Collected data entries
● ● ● ● ●

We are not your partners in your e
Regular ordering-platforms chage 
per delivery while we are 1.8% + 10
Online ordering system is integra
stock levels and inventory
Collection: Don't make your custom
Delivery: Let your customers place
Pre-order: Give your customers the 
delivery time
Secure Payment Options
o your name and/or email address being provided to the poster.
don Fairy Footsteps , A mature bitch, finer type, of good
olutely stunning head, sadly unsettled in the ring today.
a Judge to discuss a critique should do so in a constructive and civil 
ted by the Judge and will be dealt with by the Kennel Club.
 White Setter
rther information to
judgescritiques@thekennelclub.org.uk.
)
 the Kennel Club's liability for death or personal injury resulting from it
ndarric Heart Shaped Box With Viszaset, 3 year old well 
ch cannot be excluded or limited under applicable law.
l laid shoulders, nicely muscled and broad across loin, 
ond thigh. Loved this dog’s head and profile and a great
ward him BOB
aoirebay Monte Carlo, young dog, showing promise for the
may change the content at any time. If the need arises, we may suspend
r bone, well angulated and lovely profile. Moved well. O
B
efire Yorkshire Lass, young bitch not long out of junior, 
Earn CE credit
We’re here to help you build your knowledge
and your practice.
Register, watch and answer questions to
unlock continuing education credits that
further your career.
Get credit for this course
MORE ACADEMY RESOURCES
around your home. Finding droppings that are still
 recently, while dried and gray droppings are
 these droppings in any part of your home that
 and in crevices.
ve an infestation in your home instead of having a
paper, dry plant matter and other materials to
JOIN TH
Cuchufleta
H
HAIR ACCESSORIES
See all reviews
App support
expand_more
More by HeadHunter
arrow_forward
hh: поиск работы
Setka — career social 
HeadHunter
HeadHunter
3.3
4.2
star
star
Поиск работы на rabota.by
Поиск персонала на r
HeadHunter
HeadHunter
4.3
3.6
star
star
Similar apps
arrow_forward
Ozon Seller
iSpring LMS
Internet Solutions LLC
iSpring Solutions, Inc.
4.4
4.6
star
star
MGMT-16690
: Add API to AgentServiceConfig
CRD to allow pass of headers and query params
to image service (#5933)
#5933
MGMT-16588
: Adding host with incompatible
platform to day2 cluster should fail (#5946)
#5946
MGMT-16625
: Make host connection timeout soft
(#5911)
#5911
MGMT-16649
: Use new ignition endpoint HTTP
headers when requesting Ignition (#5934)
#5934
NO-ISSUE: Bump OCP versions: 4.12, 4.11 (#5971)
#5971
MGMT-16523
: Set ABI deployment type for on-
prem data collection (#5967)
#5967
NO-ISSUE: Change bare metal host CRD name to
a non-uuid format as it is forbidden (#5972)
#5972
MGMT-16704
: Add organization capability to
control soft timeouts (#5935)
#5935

● ● ● ● ●

ASSIGNMENT:
Each record must be output exactly, with none omitted.

REPLY TO THE TASK:
We are not your partners in your e
Regular ordering-platforms chage 
per delivery while we are 1.8% + 10
Online ordering system is integra
stock levels and inventory
Collection: Don't make your custom
Delivery: Let your customers place
Pre-order: Give your customers the 
delivery time
Secure Payment Options
o your name and/or email address being provided to the poster.
don Fairy Footsteps , A mature bitch, finer type, of good
olutely stunning head, sadly unsettled in the ring today.
a Judge to discuss a critique should do so in a constructive and civil 
ted by the Judge and will be dealt with by the Kennel Club.
 White Setter
rther information to
judgescritiques@thekennelclub.org.uk.
)
 the Kennel Club's liability for death or personal injury resulting from it
ndarric Heart Shaped Box With Viszaset, 3 year old well 
ch cannot be excluded or limited under applicable law.
l laid shoulders, nicely muscled and broad across loin, 
ond thigh. Loved this dog’s head and profile and a great
ward him BOB
aoirebay Monte Carlo, young dog, showing promise for the
may change the content at any time. If the need arises, we may suspend
r bone, well angulated and lovely profile. Moved well. O
B
efire Yorkshire Lass, young bitch not long out of junior, 
Earn CE credit
We’re here to help you build your knowledge
and your practice.
Register, watch and answer questions to
unlock continuing education credits that
further your career.
Get credit for this course
MORE ACADEMY RESOURCES
around your home. Finding droppings that are still
 recently, while dried and gray droppings are
 these droppings in any part of your home that
 and in crevices.
ve an infestation in your home instead of having a
paper, dry plant matter and other materials to
JOIN TH
Cuchufleta
H
HAIR ACCESSORIES
See all reviews
App support
expand_more
More by HeadHunter
arrow_forward
hh: поиск работы
Setka — career social 
HeadHunter
HeadHunter
3.3
4.2
star
star
Поиск работы на rabota.by
Поиск персонала на r
HeadHunter
HeadHunter
4.3
3.6
star
star
Similar apps
arrow_forward
Ozon Seller
iSpring LMS
Internet Solutions LLC
iSpring Solutions, Inc.
4.4
4.6
star
star
MGMT-16690
: Add API to AgentServiceConfig
CRD to allow pass of headers and query params
to image service (#5933)
#5933
MGMT-16588
: Adding host with incompatible
platform to day2 cluster should fail (#5946)
#5946
MGMT-16625
: Make host connection timeout soft
(#5911)
#5911
MGMT-16649
: Use new ignition endpoint HTTP
headers when requesting Ignition (#5934)
#5934
NO-ISSUE: Bump OCP versions: 4.12, 4.11 (#5971)
#5971
MGMT-16523
: Set ABI deployment type for on-
prem data collection (#5967)
#5967
NO-ISSUE: Change bare metal host CRD name to
a non-uuid format as it is forbidden (#5972)
#5972
MGMT-16704
: Add organization capability to
control soft timeouts (#5935)
#5935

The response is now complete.